▶ PROMPT: Without the pictures, output the records below exactly as they are.

[Before and after image sets]
═══

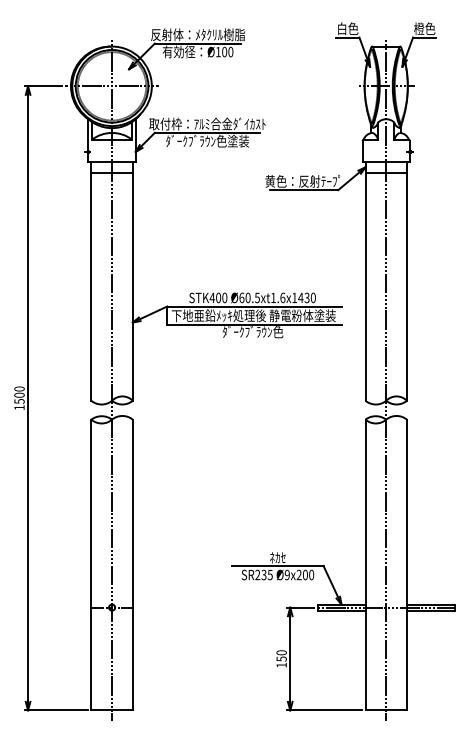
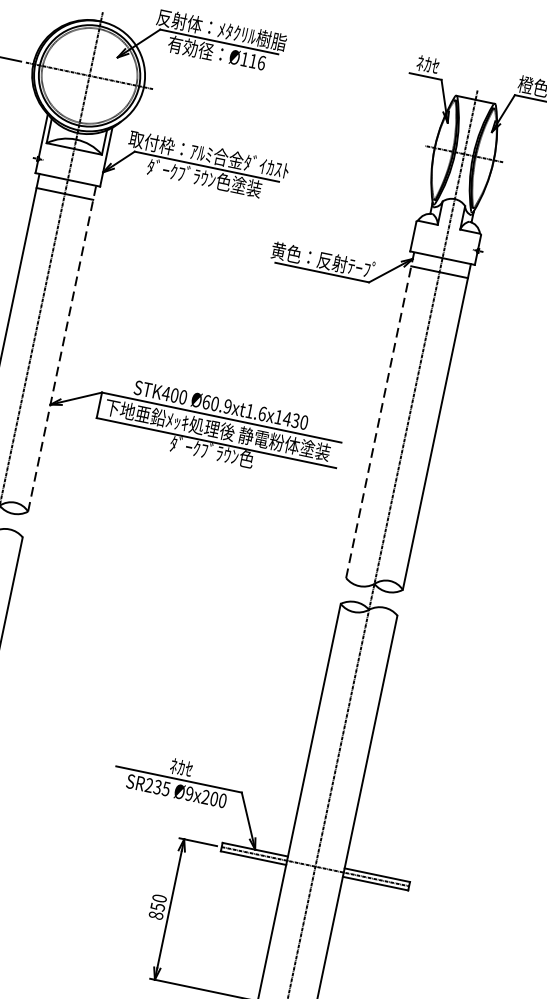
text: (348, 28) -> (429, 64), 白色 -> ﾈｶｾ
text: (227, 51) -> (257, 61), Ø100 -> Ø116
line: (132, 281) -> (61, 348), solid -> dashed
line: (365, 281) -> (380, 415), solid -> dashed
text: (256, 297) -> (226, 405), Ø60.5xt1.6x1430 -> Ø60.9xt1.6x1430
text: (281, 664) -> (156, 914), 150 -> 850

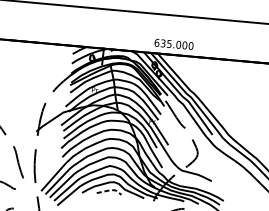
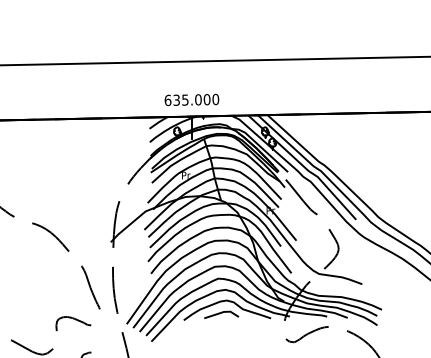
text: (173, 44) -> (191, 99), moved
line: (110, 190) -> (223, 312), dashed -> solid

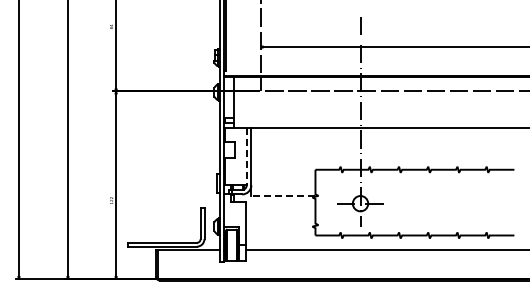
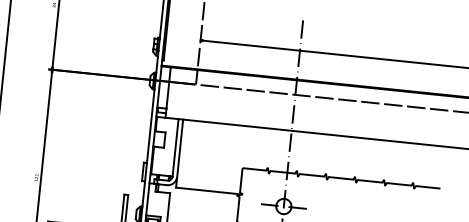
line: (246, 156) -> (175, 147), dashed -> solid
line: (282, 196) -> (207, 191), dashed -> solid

═══

▶ OUTPUT FOR THIS TASK:
text: (348, 28) -> (429, 64), 白色 -> ﾈｶｾ
text: (227, 51) -> (257, 61), Ø100 -> Ø116
line: (132, 281) -> (61, 348), solid -> dashed
line: (365, 281) -> (380, 415), solid -> dashed
text: (256, 297) -> (226, 405), Ø60.5xt1.6x1430 -> Ø60.9xt1.6x1430
text: (281, 664) -> (156, 914), 150 -> 850

text: (173, 44) -> (191, 99), moved
line: (110, 190) -> (223, 312), dashed -> solid

line: (246, 156) -> (175, 147), dashed -> solid
line: (282, 196) -> (207, 191), dashed -> solid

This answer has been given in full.